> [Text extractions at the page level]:

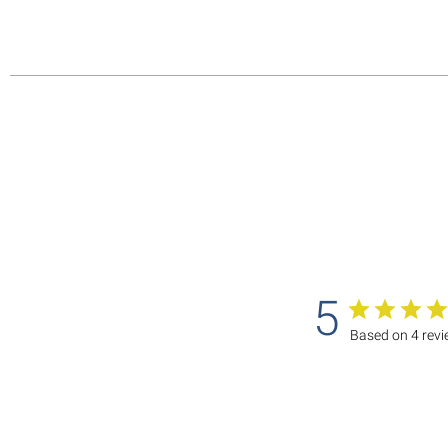
5
Based on 4 rev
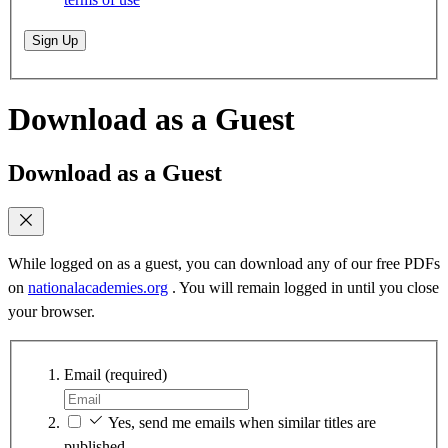
Sign Up
Download as a Guest
Download as a Guest
While logged on as a guest, you can download any of our free PDFs
on
nationalacademies.org
. You will remain logged in until you close
your browser.
Email
(required)
Yes, send me emails when similar titles are
published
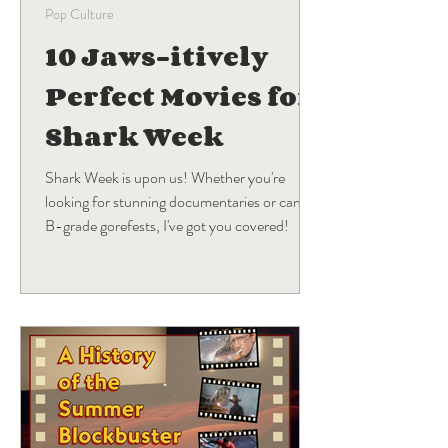
Pop Culture
10 Jaws-itively
Perfect Movies for
Shark Week
Shark Week is upon us! Whether you're
looking for stunning documentaries or campy
B-grade gorefests, I've got you covered!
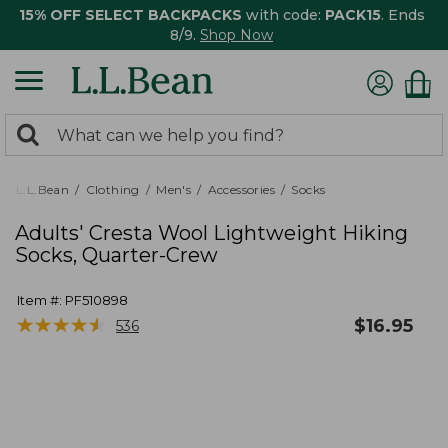
15% OFF SELECT BACKPACKS
with code:
PACK15
. Ends
8/9.
Shop Now
0
Search:
search
items
returned.
L.L.Bean
Clothing
Men's
Accessories
Socks
Adults' Cresta Wool Lightweight Hiking
Socks, Quarter-Crew
Item #:
PF510898
★
★
★
★
★
★
★
★
★
★
$
16.95
536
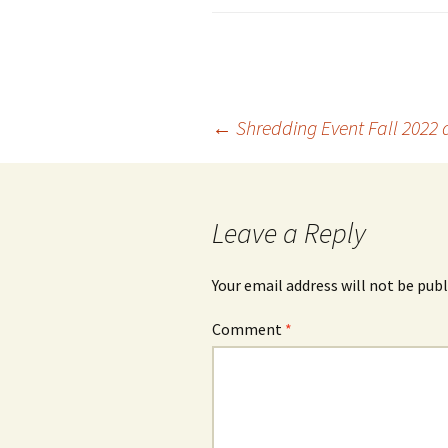
Post
←
Shredding Event Fall 2022 
navigation
Leave a Reply
Your email address will not be publ
Comment
*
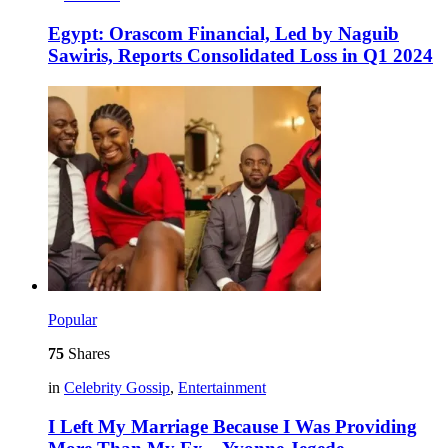
Egypt: Orascom Financial, Led by Naguib
Sawiris, Reports Consolidated Loss in Q1 2024
Popular
75
Shares
in
Celebrity Gossip
,
Entertainment
I Left My Marriage Because I Was Providing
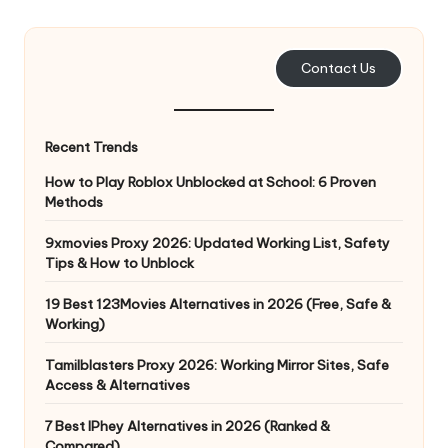
e
r
Contact Us
y
N
Recent Trends
e
How to Play Roblox Unblocked at School: 6 Proven
e
Methods
d
9xmovies Proxy 2026: Updated Working List, Safety
Tips & How to Unblock
[
F
19 Best 123Movies Alternatives in 2026 (Free, Safe &
Working)
r
Tamilblasters Proxy 2026: Working Mirror Sites, Safe
e
Access & Alternatives
e
7 Best IPhey Alternatives in 2026 (Ranked &
Compared)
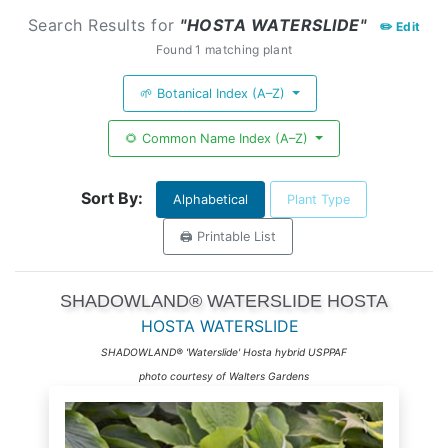
Search Results for
"HOSTA WATERSLIDE"
✏️ Edit
Found 1 matching plant
🌱 Botanical Index (A–Z)
🌻 Common Name Index (A–Z)
Sort By:
Alphabetical
Plant Type
🖨️ Printable List
SHADOWLAND® WATERSLIDE HOSTA
HOSTA WATERSLIDE
SHADOWLAND® 'Waterslide' Hosta hybrid USPPAF
photo courtesy of Walters Gardens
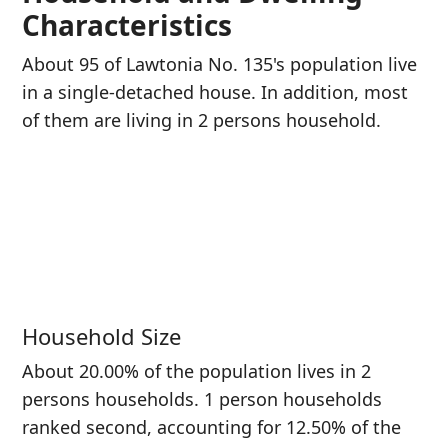
Characteristics
About 95 of Lawtonia No. 135's population live
in a single-detached house. In addition, most
of them are living in 2 persons household.
Household Size
About 20.00% of the population lives in 2
persons households. 1 person households
ranked second, accounting for 12.50% of the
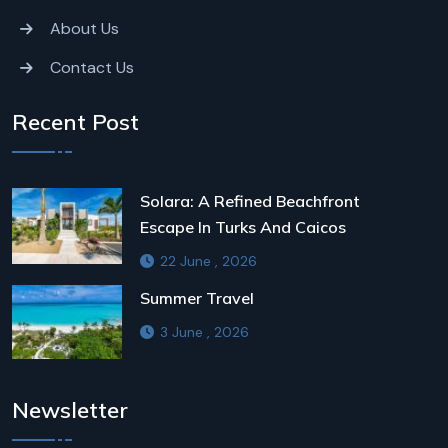
About Us
Contact Us
Recent Post
Solara: A Refined Beachfront
Escape In Turks And Caicos
22 June , 2026
Summer Travel
3 June , 2026
Newsletter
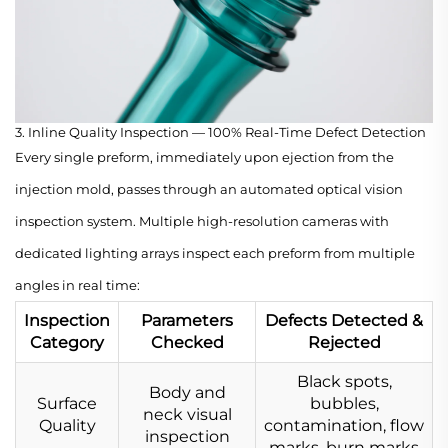
3. Inline Quality Inspection — 100% Real-Time Defect Detection
Every single preform, immediately upon ejection from the
injection mold, passes through an automated optical vision
inspection system. Multiple high-resolution cameras with
dedicated lighting arrays inspect each preform from multiple
angles in real time:
Inspection
Parameters
Defects Detected &
Category
Checked
Rejected
Black spots,
Body and
Surface
bubbles,
neck visual
Quality
contamination, flow
inspection
marks, burn marks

> [EXERCISE INSTRUCTIONS]:
Reproduce every line of text from all the records verbatim, leaving out the pictures.

> [RESULT BELOW]:
5
Based on 4 rev
Sign Up
Download as a Guest
Download as a Guest
While logged on as a guest, you can download any of our free PDFs
on
nationalacademies.org
. You will remain logged in until you close
your browser.
Email
(required)
Yes, send me emails when similar titles are
published
Pop Culture
10 Jaws-itively
Perfect Movies for
Shark Week
Shark Week is upon us! Whether you're
looking for stunning documentaries or campy
B-grade gorefests, I've got you covered!
15% OFF SELECT BACKPACKS
with code:
PACK15
. Ends
8/9.
Shop Now
0
Search:
search
items
returned.
L.L.Bean
Clothing
Men's
Accessories
Socks
Adults' Cresta Wool Lightweight Hiking
Socks, Quarter-Crew
Item #:
PF510898
★
★
★
★
★
★
★
★
★
★
$
16.95
536
Post
←
Shredding Event Fall 2022 
navigation
Leave a Reply
Your email address will not be publ
Comment
*
Egypt: Orascom Financial, Led by Naguib
Sawiris, Reports Consolidated Loss in Q1 2024
Popular
75
Shares
in
Celebrity Gossip
,
Entertainment
I Left My Marriage Because I Was Providing
e
r
Contact Us
y
N
Recent Trends
e
How to Play Roblox Unblocked at School: 6 Proven
e
Methods
d
9xmovies Proxy 2026: Updated Working List, Safety
Tips & How to Unblock
[
F
19 Best 123Movies Alternatives in 2026 (Free, Safe &
Working)
r
Tamilblasters Proxy 2026: Working Mirror Sites, Safe
e
Access & Alternatives
e
7 Best IPhey Alternatives in 2026 (Ranked &
Compared)
Search Results for
"HOSTA WATERSLIDE"
✏️ Edit
Found 1 matching plant
🌱 Botanical Index (A–Z)
🌻 Common Name Index (A–Z)
Sort By:
Alphabetical
Plant Type
🖨️ Printable List
SHADOWLAND® WATERSLIDE HOSTA
HOSTA WATERSLIDE
SHADOWLAND® 'Waterslide' Hosta hybrid USPPAF
photo courtesy of Walters Gardens
Characteristics
About 95 of Lawtonia No. 135's population live
in a single-detached house. In addition, most
of them are living in 2 persons household.
Household Size
About 20.00% of the population lives in 2
persons households. 1 person households
ranked second, accounting for 12.50% of the
About Us
Contact Us
Recent Post
Solara: A Refined Beachfront
Escape In Turks And Caicos
22 June , 2026
Summer Travel
3 June , 2026
Newsletter
3. Inline Quality Inspection — 100% Real-Time Defect Detection
Every single preform, immediately upon ejection from the
injection mold, passes through an automated optical vision
inspection system. Multiple high-resolution cameras with
dedicated lighting arrays inspect each preform from multiple
angles in real time:
Inspection
Parameters
Defects Detected &
Category
Checked
Rejected
Black spots,
Body and
Surface
bubbles,
neck visual
Quality
contamination, flow
inspection
marks, burn marks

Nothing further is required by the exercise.